What motivates you more – cash or climate change?
Or to put it another way, if you have a car, what would persuade you to give it up and use public transport, walk or cycle instead?
It is a question I put to a car driver recently who told me he was concerned about the environment. He was quick to respond that he rarely used his car these days, except for a regular journey to Hastings that was awkward by public transport.
It got me thinking. Journeys across country; with children or lots of stuff can be tricky by bus or train.
But we need to get large numbers of people out of their cars to reduce our carbon emissions. It would also clear the roads making bus journeys quicker. More people on buses could mean more buses and a better service in outlying areas or across country. Cyclists would be safer, encouraging more people to cycle and everyone could get fitter. It sounds like a win-win and with one of the lowest car ownerships in the UK, many in our city have already been convinced, but we still have a way to go.

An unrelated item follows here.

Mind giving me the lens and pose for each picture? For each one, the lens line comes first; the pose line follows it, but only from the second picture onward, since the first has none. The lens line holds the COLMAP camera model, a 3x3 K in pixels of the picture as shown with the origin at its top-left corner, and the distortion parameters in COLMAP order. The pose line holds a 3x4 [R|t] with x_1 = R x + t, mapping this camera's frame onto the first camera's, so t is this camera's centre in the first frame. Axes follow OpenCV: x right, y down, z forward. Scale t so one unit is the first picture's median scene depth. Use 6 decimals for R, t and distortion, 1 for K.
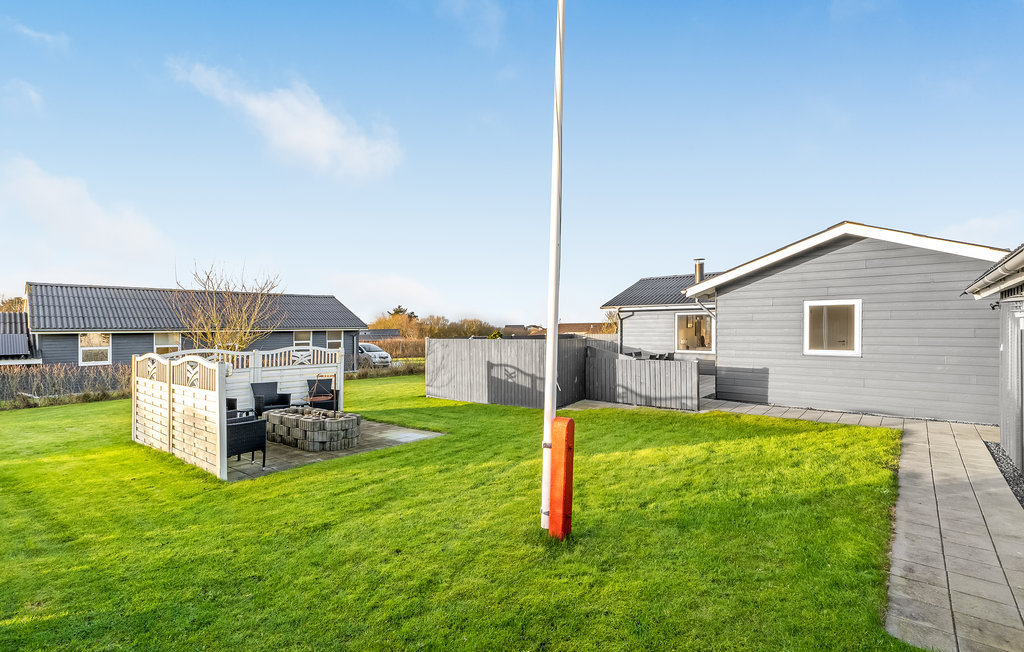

I gave up my car in 2003 because when I added up the cost per journey, I realised that even if I took taxis or hired a car for those awkward journeys I would still save a small fortune.
So, if we want to create mass change in transport use, should we appeal to people through their pockets?
The most recent survey I could find on the annual cost of a car was from June 2018. It revealed the average UK motorist was spending £162 per month, excluding finance payments. Factor in a loan and the cost shot up to £388. As one journalist put it, that’s nearly £2,000 to put a roof over your head and drive to work.
By comparison joining a car share scheme is £60 a year plus £4.95 an hour – great for the occasional journey or day out. An annual bus pass is £635, a 30-minute daily ride on Brighton Bikeshare is £72 and walking is free.
Whichever option you choose over your car, there are significant savings to be made and you will be doing your bit towards saving the planet.